The sugar, cyclodextrin, removed cholesterol that had built up in the arteries of mice fed a high-fat diet.

DNA damage

Aging is the most important risk factor for cardiovascular problems. The causative basis by which aging mediates its impact, independently of other recognized risk factors, remains to be determined. Evidence has been reviewed for a key role of DNA damage in vascular aging. 8-oxoG, a common type of oxidative damage in DNA, is found to accumulate in plaque vascular smooth muscle cells, macrophages and endothelial cells, thus linking DNA damage to plaque formation. DNA strand breaks also increased in atherosclerotic plaques. Werner syndrome (WS) is a premature aging condition in humans. WS is caused by a genetic defect in a RecQ helicase that is employed in several repair processes that remove damages from DNA. WS patients develop a considerable burden of atherosclerotic plaques in their coronary arteries and aorta: calcification of the aortic valve is also frequently observed. These findings link excessive unrepaired DNA damage to premature aging and early atherosclerotic plaque development (see DNA damage theory of aging).

Microorganisms

The microbiota – all the microorganisms in the body, can contribute to atherosclerosis in many ways: modulation of the immune system, changes in metabolism, processing of nutrients and production of certain metabolites that can get into blood circulation. One such metabolite, produced by gut bacteria, is trimethylamine N-oxide (TMAO). Its levels have been associated with atherosclerosis in human studies and animal research suggests that may be a causal relation. An association between the bacterial genes encoding trimethylamine lyases — the enzymes involved in TMAO generation — and atherosclerosis has been noted.

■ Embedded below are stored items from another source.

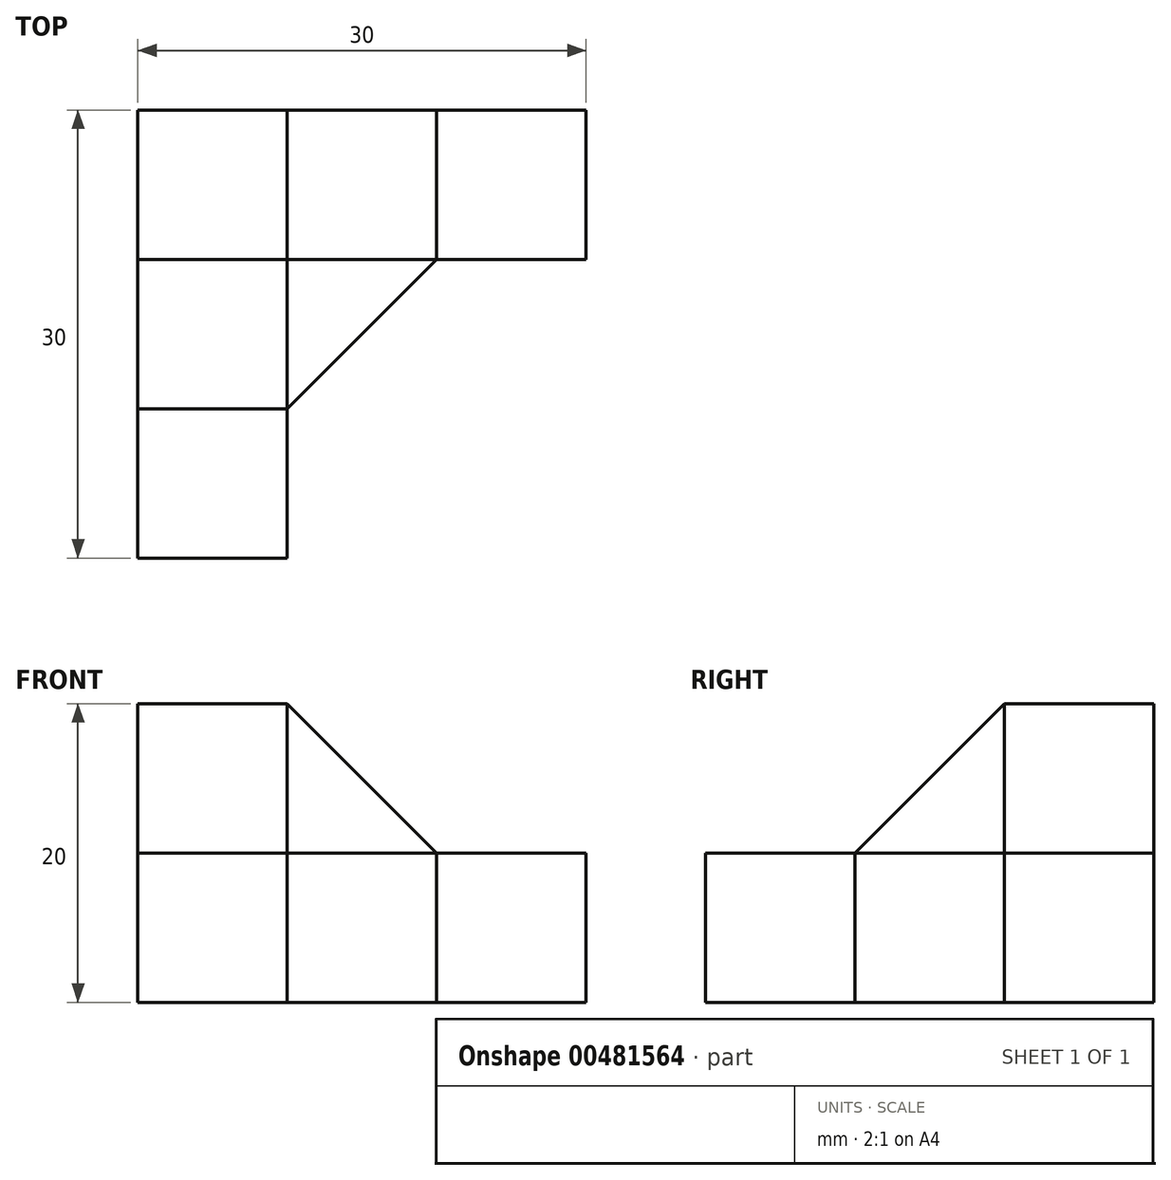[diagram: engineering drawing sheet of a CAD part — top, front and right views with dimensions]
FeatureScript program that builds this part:
annotation { "Feature Type Name" : "Feature", "Feature Type Description" : "" }
export const myFeature = defineFeature(function(context is Context, id is Id, definition is map)
    precondition{}
    {
        {
            var Q0;
            Q0=qCreatedBy(makeId("Front.planeOp"),FACE);
            var sketch = newSketch(context, id + "F0", { "sketchPlane" : qUnion([Q0])});
            skLineSegment(sketch, "E0.bottom", {"start": v(0, 0) * mm, "end": v(10, 0) * mm});
            skLineSegment(sketch, "E0.top", {"start": v(0, 10) * mm, "end": v(10, 10) * mm});
            skLineSegment(sketch, "E0.left", {"start": v(0, 0) * mm, "end": v(0, 10) * mm});
            skLineSegment(sketch, "E0.right", {"start": v(10, 0) * mm, "end": v(10, 10) * mm});
            skLineSegment(sketch, "E1.top", {"start": v(0, 20) * mm, "end": v(10, 20) * mm});
            skLineSegment(sketch, "E1.left", {"start": v(0, 10) * mm, "end": v(0, 20) * mm});
            skLineSegment(sketch, "E1.right", {"start": v(10, 10) * mm, "end": v(10, 20) * mm});
            skLineSegment(sketch, "E2.bottom", {"start": v(10, 0) * mm, "end": v(20, 0) * mm});
            skLineSegment(sketch, "E2.top", {"start": v(10, 10) * mm, "end": v(20, 10) * mm});
            skLineSegment(sketch, "E2.right", {"start": v(20, 0) * mm, "end": v(20, 10) * mm});
            skLineSegment(sketch, "E3.bottom", {"start": v(20, 10) * mm, "end": v(30, 10) * mm});
            skLineSegment(sketch, "E3.top", {"start": v(20, 0) * mm, "end": v(30, 0) * mm});
            skLineSegment(sketch, "E3.left", {"start": v(20, 10) * mm, "end": v(20, 0) * mm});
            skLineSegment(sketch, "E3.right", {"start": v(30, 10) * mm, "end": v(30, 0) * mm});
            skLineSegment(sketch, "E4.bottom", {"start": v(10, 20) * mm, "end": v(0, 20) * mm});
            skLineSegment(sketch, "E4.top", {"start": v(10, 30) * mm, "end": v(0, 30) * mm});
            skLineSegment(sketch, "E4.left", {"start": v(10, 20) * mm, "end": v(10, 30) * mm});
            skLineSegment(sketch, "E4.right", {"start": v(0, 20) * mm, "end": v(0, 30) * mm});
            skLineSegment(sketch, "E5", {"start": v(10, 20) * mm, "end": v(20, 10) * mm});
            skSolve(sketch);
        }
        {
            var Q0;
            Q0=makeQuery(id+"F0.imprint","IMPRINT",FACE,{"disambiguationData":[TD([[makeQuery(id+"F0.imprint","IMPRINT",EDGE,{"derivedFrom":sQuery(id+"F0.wireOp",EDGE,"E0.bottom")}),1.0]])]});
            extrude(context, id + "F1", {"entities" : qUnion([Q0]), "depth" : 30 * mm});
        }
        {
            var Q0;
            Q0=makeQuery(id+"F0.imprint","IMPRINT",FACE,{"disambiguationData":[TD([[makeQuery(id+"F0.imprint","IMPRINT",EDGE,{"derivedFrom":sQuery(id+"F0.wireOp",EDGE,"E0.top")}),1.0]])]});
            var Q1;
            Q1=makeQuery(id+"F0.imprint","IMPRINT",FACE,{"disambiguationData":[TD([[makeQuery(id+"F0.imprint","IMPRINT",EDGE,{"derivedFrom":sQuery(id+"F0.wireOp",EDGE,"E4.bottom")}),-1.0]])]});
            var Q2;
            Q2=makeQuery(id+"F0.imprint","IMPRINT",FACE,{"disambiguationData":[TD([[makeQuery(id+"F0.imprint","IMPRINT",EDGE,{"derivedFrom":sQuery(id+"F0.wireOp",EDGE,"E2.bottom")}),1.0]])]});
            var Q3;
            Q3=makeQuery(id+"F0.imprint","IMPRINT",FACE,{"disambiguationData":[TD([[makeQuery(id+"F0.imprint","IMPRINT",EDGE,{"derivedFrom":sQuery(id+"F0.wireOp",EDGE,"E3.bottom")}),-1.0]])]});
            var Q4;
            Q4=makeQuery(id+"F0.imprint","IMPRINT",FACE,{"disambiguationData":[TD([[makeQuery(id+"F0.imprint","IMPRINT",EDGE,{"derivedFrom":sQuery(id+"F0.wireOp",EDGE,"E1.right")}),-1.0]])]});
            extrude(context, id + "F2", {"entities" : qUnion([Q0, Q1, Q2, Q3, Q4]), "operationType" : NewBodyOperationType.ADD, "depth" : 10 * mm});
        }
        {
            var Q0;
            Q0=qCreatedBy(makeId("Right.planeOp"),FACE);
            var sketch = newSketch(context, id + "F3", { "sketchPlane" : qUnion([Q0])});
            skLineSegment(sketch, "E6", {"start": v(-10, 20) * mm, "end": v(-20, 10) * mm});
            skLineSegment(sketch, "E7", {"start": v(-20, 10) * mm, "end": v(-10, 10) * mm});
            skLineSegment(sketch, "E8", {"start": v(-10, 10) * mm, "end": v(-10, 20) * mm});
            skSolve(sketch);
        }
        {
            var Q0;
            Q0=makeQuery(id+"F3.imprint","IMPRINT",FACE,{"disambiguationData":[TD([[makeQuery(id+"F3.imprint","IMPRINT",EDGE,{"derivedFrom":sQuery(id+"F3.wireOp",EDGE,"E6")}),1.0]])]});
            extrude(context, id + "F4", {"entities" : qUnion([Q0]), "operationType" : NewBodyOperationType.ADD, "depth" : 10 * mm});
        }
        {
            var Q0;
            Q0=qCreatedBy(makeId("Top.planeOp"),FACE);
            var sketch = newSketch(context, id + "F5", { "sketchPlane" : qUnion([Q0])});
            skLineSegment(sketch, "E9", {"start": v(10, -20) * mm, "end": v(20, -10) * mm});
            skLineSegment(sketch, "E10", {"start": v(10, -20) * mm, "end": v(10, -10) * mm});
            skLineSegment(sketch, "E11", {"start": v(10, -10) * mm, "end": v(20, -10) * mm});
            skSolve(sketch);
        }
        {
            var Q0;
            Q0=makeQuery(id+"F5.imprint","IMPRINT",FACE,{"disambiguationData":[TD([[makeQuery(id+"F5.imprint","IMPRINT",EDGE,{"derivedFrom":sQuery(id+"F5.wireOp",EDGE,"E9")}),1.0]])]});
            extrude(context, id + "F6", {"entities" : qUnion([Q0]), "operationType" : NewBodyOperationType.ADD, "depth" : 10 * mm});
        }
        {
            var Q1;
            Q1=makeQuery(id+"F6.opExtrude","CAP_FACE",FACE,{"disambiguationData":[OSD([sQuery(id+"F5.wireOp",EDGE,"E9"),sQuery(id+"F5.wireOp",EDGE,"E11"),sQuery(id+"F5.wireOp",EDGE,"E10")])],"isStart":false});
            var Q2;
            Q2=makeQuery(id+"F4.boolean.opBoolean","MERGE",VERTEX,{"derivedFrom":[makeQuery(id+"F2.opExtrude","CAP_VERTEX",VERTEX,{"disambiguationData":[OSD([sQuery(id+"F0.wireOp",EDGE,"E1.right"),sQuery(id+"F0.wireOp",EDGE,"E4.bottom"),sQuery(id+"F0.wireOp",EDGE,"E4.left"),sQuery(id+"F0.wireOp",EDGE,"E5")])],"isStart":false}),makeQuery(id+"F4.opExtrude","CAP_VERTEX",VERTEX,{"disambiguationData":[OSD([sQuery(id+"F3.wireOp",EDGE,"E6"),sQuery(id+"F3.wireOp",EDGE,"E8")])],"isStart":false})]});
            loft(context, id + "F7", {"operationType" : NewBodyOperationType.ADD, "sheetProfilesArray" : [{ "sheetProfileEntities" : qUnion([Q1]) }, { "sheetProfileEntities" : qUnion([Q2]) }]});
        }
    });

Vascular smooth muscle cells

Vascular smooth muscle cells play a key role in atherogenesis and were historically considered to be beneficial for plaque stability by forming a protective fibrous cap and synthesizing strength-giving extracellular matrix components. However, in addition to the fibrous cap, vascular smooth muscle cells also give rise to many of the cell types found within the plaque core and can modulate their phenotype to both promote and reduce plaque stability. Vascular smooth muscle cells exhibit pronounced plasticity within atherosclerotic plaque and can modify their gene expression profile to resemble various other cell types, including macrophages, myofibroblasts, mesenchymal stem cells and osteochondrocytes. Importantly, genetic lineage-tracing experiments have unequivocally shown that 40-90% of plaque-resident cells are vascular smooth muscle cell-derived, therefore, it is important to research the role of vascular smooth muscle cells in atherosclerosis to identify new therapeutic targets.